*** Opening of DATA RECORDS ***

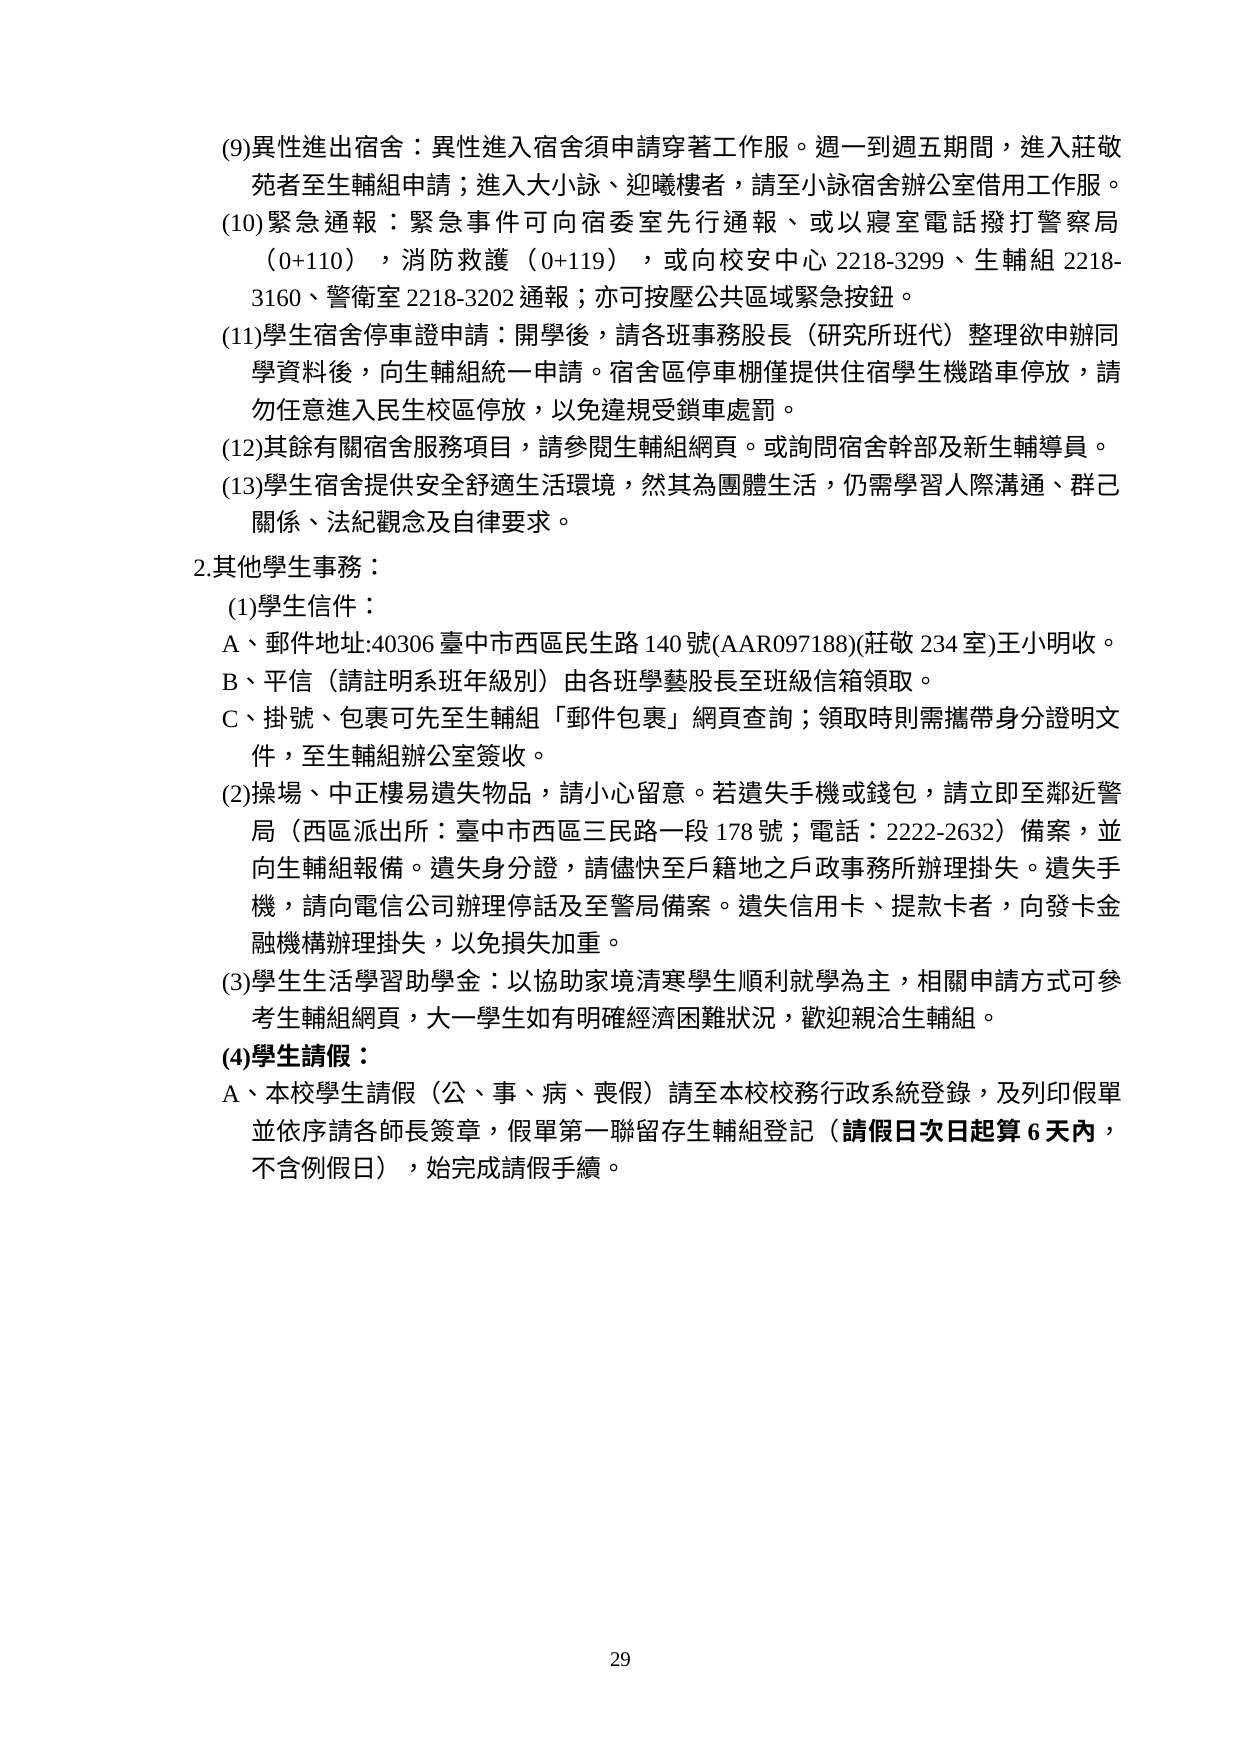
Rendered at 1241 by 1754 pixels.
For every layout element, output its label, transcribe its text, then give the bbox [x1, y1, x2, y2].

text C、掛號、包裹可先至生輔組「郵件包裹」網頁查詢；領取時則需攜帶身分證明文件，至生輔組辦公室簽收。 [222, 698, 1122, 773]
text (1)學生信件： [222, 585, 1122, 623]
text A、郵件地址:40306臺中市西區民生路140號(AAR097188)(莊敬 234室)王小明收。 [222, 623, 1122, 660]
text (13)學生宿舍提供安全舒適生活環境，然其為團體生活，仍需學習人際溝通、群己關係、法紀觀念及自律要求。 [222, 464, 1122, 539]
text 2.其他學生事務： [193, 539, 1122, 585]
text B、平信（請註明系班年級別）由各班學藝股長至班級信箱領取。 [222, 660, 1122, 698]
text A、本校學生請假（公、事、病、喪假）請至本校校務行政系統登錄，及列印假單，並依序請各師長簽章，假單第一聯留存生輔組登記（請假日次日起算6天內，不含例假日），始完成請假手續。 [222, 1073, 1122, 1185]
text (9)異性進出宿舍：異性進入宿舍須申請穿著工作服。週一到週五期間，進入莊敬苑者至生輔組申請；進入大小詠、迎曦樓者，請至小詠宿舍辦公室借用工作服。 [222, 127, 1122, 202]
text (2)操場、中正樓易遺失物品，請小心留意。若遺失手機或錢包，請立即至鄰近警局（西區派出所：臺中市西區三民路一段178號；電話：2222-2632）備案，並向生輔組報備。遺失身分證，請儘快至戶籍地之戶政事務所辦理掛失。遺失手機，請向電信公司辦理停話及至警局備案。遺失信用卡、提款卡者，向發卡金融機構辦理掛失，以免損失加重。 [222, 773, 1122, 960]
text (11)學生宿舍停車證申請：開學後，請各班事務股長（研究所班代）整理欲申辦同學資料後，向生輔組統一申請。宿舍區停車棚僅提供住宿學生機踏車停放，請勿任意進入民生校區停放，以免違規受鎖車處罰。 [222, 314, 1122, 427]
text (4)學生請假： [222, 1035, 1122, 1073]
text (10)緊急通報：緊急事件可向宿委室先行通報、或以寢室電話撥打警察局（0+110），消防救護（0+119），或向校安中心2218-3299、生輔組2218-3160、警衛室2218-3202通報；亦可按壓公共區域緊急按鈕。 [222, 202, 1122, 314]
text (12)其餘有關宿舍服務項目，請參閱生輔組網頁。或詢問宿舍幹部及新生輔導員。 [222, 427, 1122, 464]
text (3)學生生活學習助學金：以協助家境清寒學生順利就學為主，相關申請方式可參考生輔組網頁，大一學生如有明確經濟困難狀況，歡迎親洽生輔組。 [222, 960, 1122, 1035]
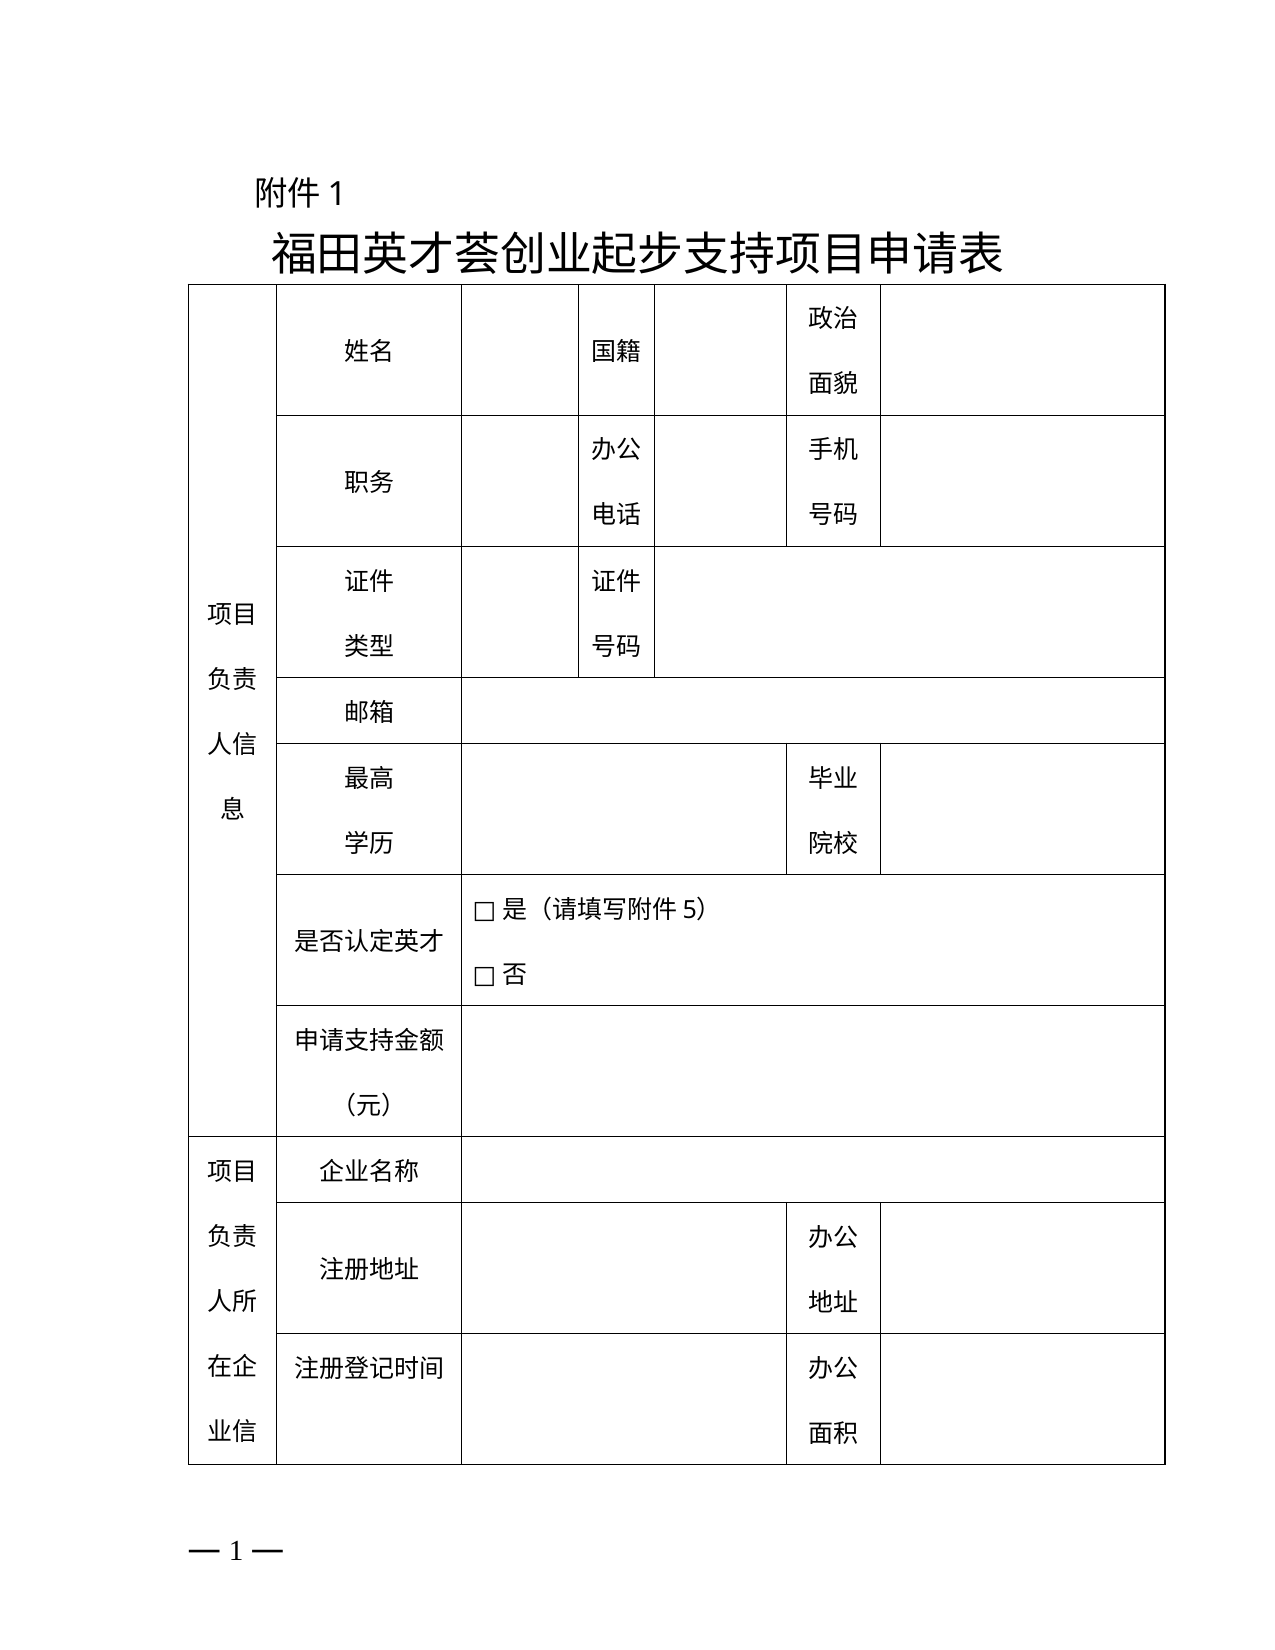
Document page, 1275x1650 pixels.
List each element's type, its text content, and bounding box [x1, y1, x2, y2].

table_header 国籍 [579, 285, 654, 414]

*** Close of DATA RECORDS ***

INSTRUCTION: Would you please retype all the data exactly? Leave out whatever pictures it holds.

SOLUTION:
Rendered at 1241 by 1754 pixels.
For every layout element, output its label, transcribe its text, then give the bbox [x1, y1, x2, y2].

text C、掛號、包裹可先至生輔組「郵件包裹」網頁查詢；領取時則需攜帶身分證明文件，至生輔組辦公室簽收。 [222, 698, 1122, 773]
text (1)學生信件： [222, 585, 1122, 623]
text A、郵件地址:40306臺中市西區民生路140號(AAR097188)(莊敬 234室)王小明收。 [222, 623, 1122, 660]
text (13)學生宿舍提供安全舒適生活環境，然其為團體生活，仍需學習人際溝通、群己關係、法紀觀念及自律要求。 [222, 464, 1122, 539]
text 2.其他學生事務： [193, 539, 1122, 585]
text B、平信（請註明系班年級別）由各班學藝股長至班級信箱領取。 [222, 660, 1122, 698]
text A、本校學生請假（公、事、病、喪假）請至本校校務行政系統登錄，及列印假單，並依序請各師長簽章，假單第一聯留存生輔組登記（請假日次日起算6天內，不含例假日），始完成請假手續。 [222, 1073, 1122, 1185]
text (9)異性進出宿舍：異性進入宿舍須申請穿著工作服。週一到週五期間，進入莊敬苑者至生輔組申請；進入大小詠、迎曦樓者，請至小詠宿舍辦公室借用工作服。 [222, 127, 1122, 202]
text (2)操場、中正樓易遺失物品，請小心留意。若遺失手機或錢包，請立即至鄰近警局（西區派出所：臺中市西區三民路一段178號；電話：2222-2632）備案，並向生輔組報備。遺失身分證，請儘快至戶籍地之戶政事務所辦理掛失。遺失手機，請向電信公司辦理停話及至警局備案。遺失信用卡、提款卡者，向發卡金融機構辦理掛失，以免損失加重。 [222, 773, 1122, 960]
text (11)學生宿舍停車證申請：開學後，請各班事務股長（研究所班代）整理欲申辦同學資料後，向生輔組統一申請。宿舍區停車棚僅提供住宿學生機踏車停放，請勿任意進入民生校區停放，以免違規受鎖車處罰。 [222, 314, 1122, 427]
text (4)學生請假： [222, 1035, 1122, 1073]
text (10)緊急通報：緊急事件可向宿委室先行通報、或以寢室電話撥打警察局（0+110），消防救護（0+119），或向校安中心2218-3299、生輔組2218-3160、警衛室2218-3202通報；亦可按壓公共區域緊急按鈕。 [222, 202, 1122, 314]
text (12)其餘有關宿舍服務項目，請參閱生輔組網頁。或詢問宿舍幹部及新生輔導員。 [222, 427, 1122, 464]
text (3)學生生活學習助學金：以協助家境清寒學生順利就學為主，相關申請方式可參考生輔組網頁，大一學生如有明確經濟困難狀況，歡迎親洽生輔組。 [222, 960, 1122, 1035]
Document page, 1275x1650 pixels.
List each element's type, its text content, and bounding box [x1, y1, x2, y2].

table_header 国籍 [579, 285, 654, 414]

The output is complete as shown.